Hi,

Martijn van Duren wrote on Wed, Nov 06, 2019 at 06:40:51AM +0100:
> On 11/6/19 12:07 AM, Steve Litt wrote:
>> On Tue, 5 Nov 2019 23:12:52 +0100

>>> https://www.openbsd.org/papers/bsdcan18-mandoc.pdf

>> If the preceding presentation was authored in mdoc(7), could  you please
>> post the mdoc code that created it, and the mandoc(1) command and any
>> filter programs that caused it to be a presentation instead of a man
>> page?

> You mean this one?
> https://www.openbsd.org/papers/bsdcan18-mandoc.roff

Exactly.  Note that it does not use mdoc(7), though, but textproc/gpresent
(groff_present(7)) on top of groff_mm(1) and roff(7).

The mdoc(7) macro set has a very narrow scope: documentation.  It
isn't adequate for anything else, in particular neither presentations
nor books nor even short journal articles.  On the other hand,
roff(7) can be used for any kind of typesetting, usually with one
of the other macro sets.  The most modern and most actively maintained
of the general purpose macro sets is Peter Schaffter's groff_mom(7).

**Given instruction 1:**
Extract the portion of the message about mandoc that starts at "The mdoc(7) macro" and ends at "Peter Schaffter's groff_mom(7).".

**Recorded information:**
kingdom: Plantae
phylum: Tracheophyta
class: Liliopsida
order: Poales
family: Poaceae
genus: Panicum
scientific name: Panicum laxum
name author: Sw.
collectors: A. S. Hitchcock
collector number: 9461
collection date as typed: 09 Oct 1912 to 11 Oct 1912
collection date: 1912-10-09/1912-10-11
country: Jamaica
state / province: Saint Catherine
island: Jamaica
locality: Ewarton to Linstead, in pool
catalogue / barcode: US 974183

--

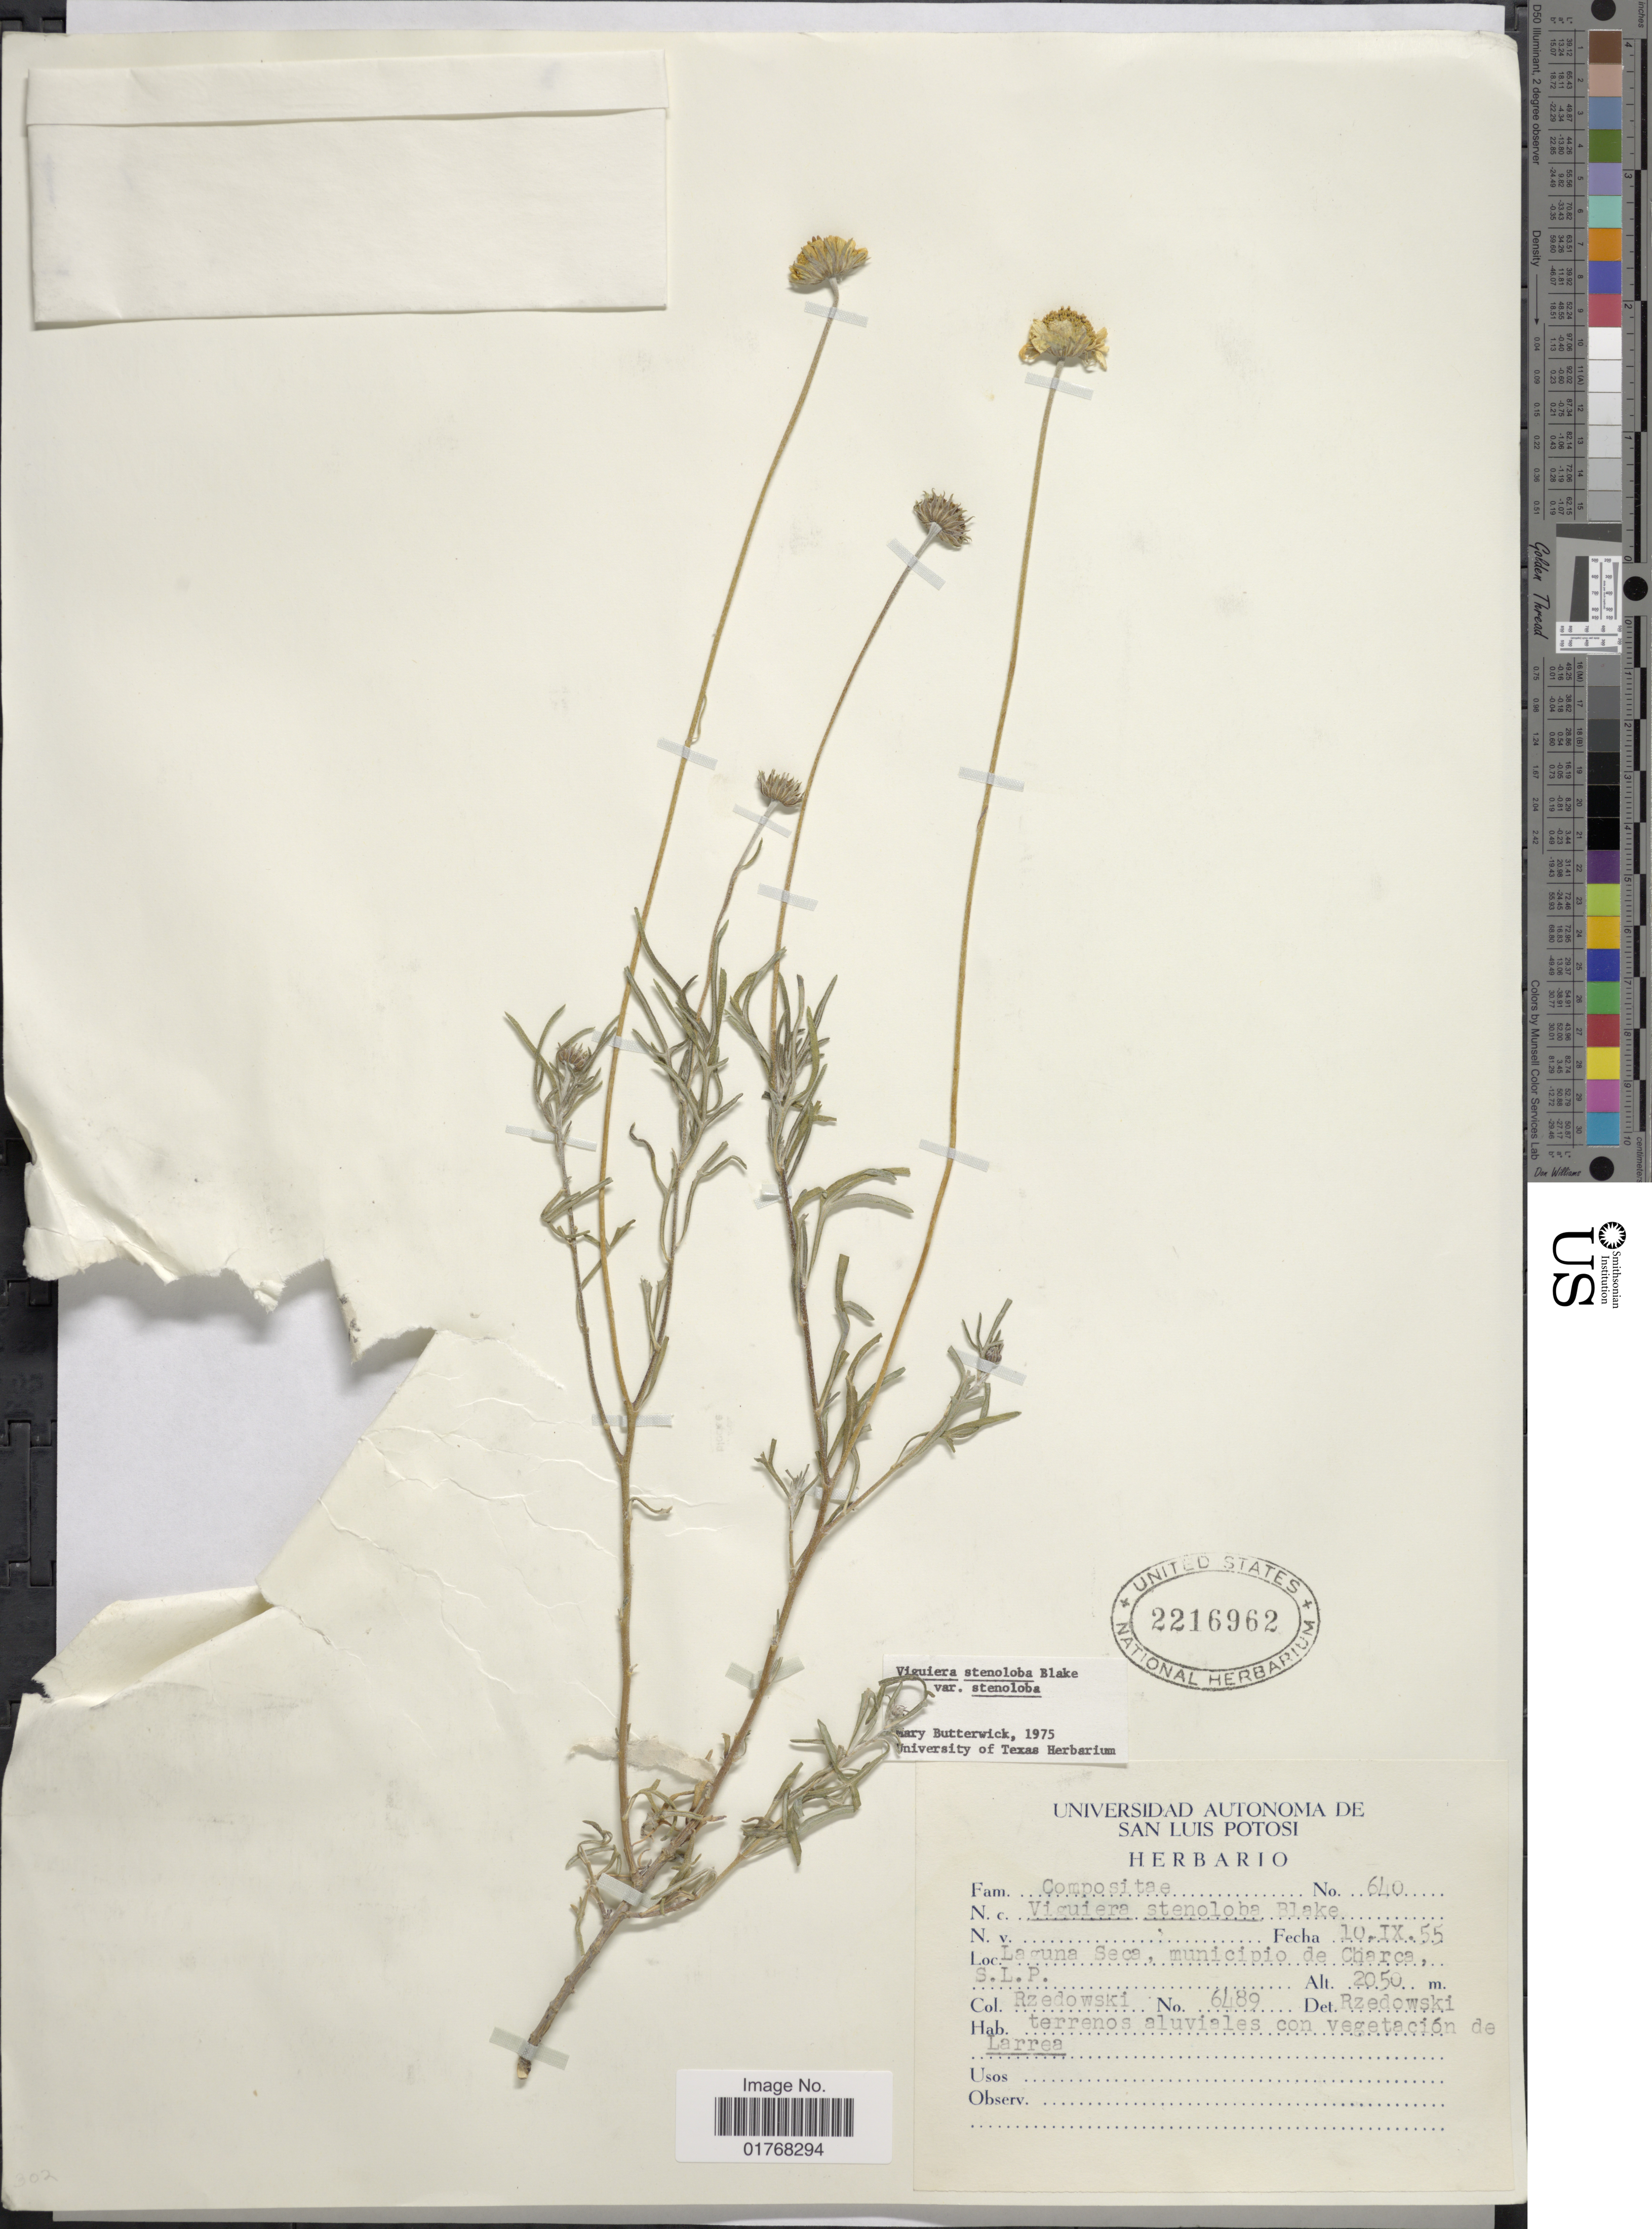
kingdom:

**Given instruction 2:**
Pull out every line in the entries that contains the word "date".

**Answer 1:**
The mdoc(7) macro set has a very narrow scope: documentation.  It
isn't adequate for anything else, in particular neither presentations
nor books nor even short journal articles.  On the other hand,
roff(7) can be used for any kind of typesetting, usually with one
of the other macro sets.  The most modern and most actively maintained
of the general purpose macro sets is Peter Schaffter's groff_mom(7).

**Answer 2:**
collection date as typed: 09 Oct 1912 to 11 Oct 1912
collection date: 1912-10-09/1912-10-11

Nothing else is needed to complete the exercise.